▸ **EXERCISE GOAL**
List every place name that appears in the Dirty Girls Scooter Run 2010 article below.
START SELECTED EXTRACT
Dirty Girls Scooter Run 2010
Dirty Girls Scooter Run 2010
By: Jacqueline Mortlock
In January this year I approached Jonway Scooters with an absurd idea – would a small 150cc scooter handle a distance of 2200km, punished by off-road challenges like being ridden over pebble beaches and dirt roads. Could these little machines cope with a lot of mistreatment and get from Cape Town to Durban safely and without incident? Quinton Prinsloo Marketing manager of the Jonway brand in South Africa was in no doubt that we could make the journey without occurrence and he gave us five bikes to prove it.
A popular definition of a scooter is a motorcycle engine put into a cute frame designed for housewives and students to go shopping in their pencil skirts and pumps. Designed for short commutes like milk runs and getting to lectures.
Dirty Girls decided to gauge the bikes capacity by tormenting them in every possible way with a view to redefining a common conception – that a scooter would never survive the punishment we were about to dole out. We packed up and left Jhb to commence our journey on the 03 May.
END SELECTED EXTRACT
START EXERCISE DATA
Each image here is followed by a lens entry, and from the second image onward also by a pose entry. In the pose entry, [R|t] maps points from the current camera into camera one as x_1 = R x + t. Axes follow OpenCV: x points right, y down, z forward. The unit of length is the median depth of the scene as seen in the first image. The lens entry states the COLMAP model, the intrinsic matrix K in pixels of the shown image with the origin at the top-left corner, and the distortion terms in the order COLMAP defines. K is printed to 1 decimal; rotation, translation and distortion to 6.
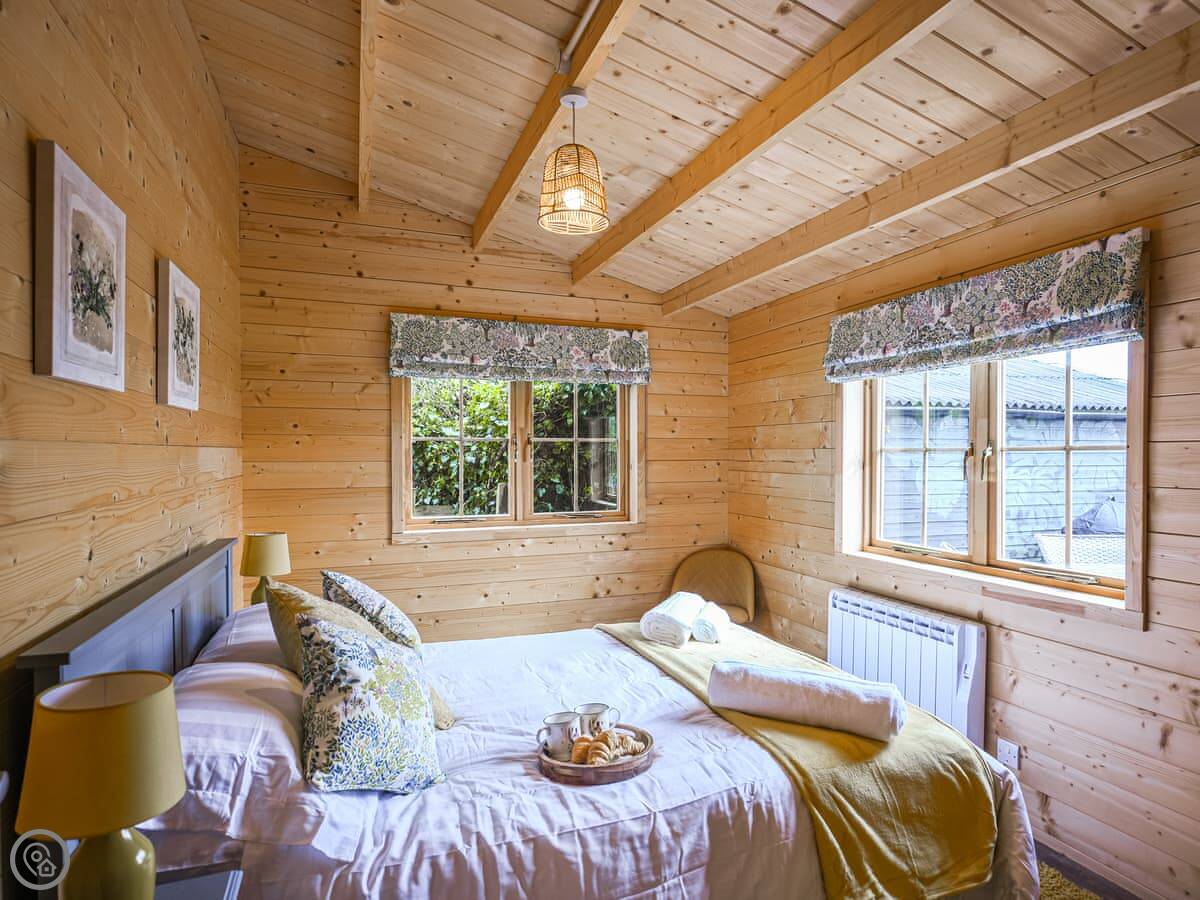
END EXERCISE DATA
▸ **EXPECTED ANSWER**
- Cape Town
- Durban
- South Africa
- Jhb